高考成绩本来只有分数之别,但在人心中是隔开成功与失败的门。前两天八月长安在自己微博里分享了几条当年高考失败的同学现状:复读的女孩刚在德国毕业;进了二本的女孩,大四考上了北大经管的研究生;讲话害羞的女孩,大学后成了文艺骨干……
“高考有成功失败之说,是因为有好学校坏学校之说,这种情况其实有很多渠道可以补齐,包括听课程。高考的成败跟人生的成败没太大关系。我见过很矬的人上了好学校天天打魔兽,也见过去了二本知道自己要什么结果也特别好的。如果你非要说高考失败,那么有正事儿的人根本不在乎一次成败,虽然需要花更多努力,但这种努力一定会修正到失败前的状态。”
莫琪:为什么写青春?
八月长安的写作某种程度上也得益于成绩好,大学期间她被交换到日本读书,其间除了看书无所事事便开始在网上写小说,《你好,旧时光》《暗恋·橘生淮南》《最好的我们》(原名《流水混账》)三本同时写,故事里的人物也互相穿插。
为什么写青春呢?不幼稚么?因为熟悉,八月长安说写最熟悉的领域,“我不是什么都得体验过的,所以就写那些真的有经验的领域。此外更重要的是,一个人的青春是值得发掘的。我喜欢那时,是因为很多人在那个时候成为了他自己,然后就再没变过。成人的悲切都是少年时代形成的,只是他以为自己忘却了。 ”
《最好的我们》剧照
莫琪:学霸毕业后就会一帆风顺么?
毕业后八月长安到上海做的是财务分析的工作,经常点灯熬夜狂写报告,时间长了发现很多努力都在他人的权力股掌间化为无用功。北大光华学院毕业生的高收入是出名的,“那时候应届生一般二三十万,到香港投行能有六十万,”除了金融业还有没有更好的位置?幸运的是八月长安有写作这条退路,曾经的退路如今看来可能是她最好的去处。2013年,签售时她看到乌压压的排队人群,“终于明白当明星为什么那么爽了!”虚荣感就像是一个气球一旦充盈就会漏气,除非能被源源不断地吹下去。当时八月长安的第一本纸质书《你好,旧时光》卖了三四十万,她觉得自己有试一下的资格了,于是辞职开始全职写作。

区域边界数据:
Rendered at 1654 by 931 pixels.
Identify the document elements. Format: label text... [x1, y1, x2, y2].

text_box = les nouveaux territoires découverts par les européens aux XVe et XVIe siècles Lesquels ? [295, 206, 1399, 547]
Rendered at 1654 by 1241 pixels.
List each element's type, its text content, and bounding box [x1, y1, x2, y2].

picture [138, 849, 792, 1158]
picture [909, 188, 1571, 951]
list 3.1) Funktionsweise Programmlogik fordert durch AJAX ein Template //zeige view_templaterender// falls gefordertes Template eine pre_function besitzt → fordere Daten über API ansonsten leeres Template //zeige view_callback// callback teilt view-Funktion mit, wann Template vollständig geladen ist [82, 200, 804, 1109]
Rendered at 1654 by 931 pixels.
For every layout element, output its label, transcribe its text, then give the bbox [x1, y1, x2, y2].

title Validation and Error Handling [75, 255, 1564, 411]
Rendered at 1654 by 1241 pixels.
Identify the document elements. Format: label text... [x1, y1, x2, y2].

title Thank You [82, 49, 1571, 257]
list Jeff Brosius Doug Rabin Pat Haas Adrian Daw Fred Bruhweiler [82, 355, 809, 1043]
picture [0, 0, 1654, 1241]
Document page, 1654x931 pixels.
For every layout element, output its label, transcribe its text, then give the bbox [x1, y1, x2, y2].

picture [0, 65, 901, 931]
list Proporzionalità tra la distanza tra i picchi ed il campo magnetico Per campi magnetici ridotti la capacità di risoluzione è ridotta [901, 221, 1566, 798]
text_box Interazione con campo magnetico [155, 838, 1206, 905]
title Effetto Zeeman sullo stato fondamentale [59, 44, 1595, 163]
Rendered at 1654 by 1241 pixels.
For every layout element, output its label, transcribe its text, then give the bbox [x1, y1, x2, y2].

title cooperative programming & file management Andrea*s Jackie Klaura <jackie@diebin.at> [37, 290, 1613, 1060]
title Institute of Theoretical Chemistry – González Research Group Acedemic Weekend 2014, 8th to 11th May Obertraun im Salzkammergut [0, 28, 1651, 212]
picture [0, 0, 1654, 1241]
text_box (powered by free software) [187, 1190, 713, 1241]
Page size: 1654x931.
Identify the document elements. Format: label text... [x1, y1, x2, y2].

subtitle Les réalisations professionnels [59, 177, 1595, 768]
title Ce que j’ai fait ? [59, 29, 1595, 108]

**任务要求**
按引用文本,八月长安的第一本纸质书叫什么名字,卖了多少册?

**最终结果**
《你好,旧时光》,卖了三四十万。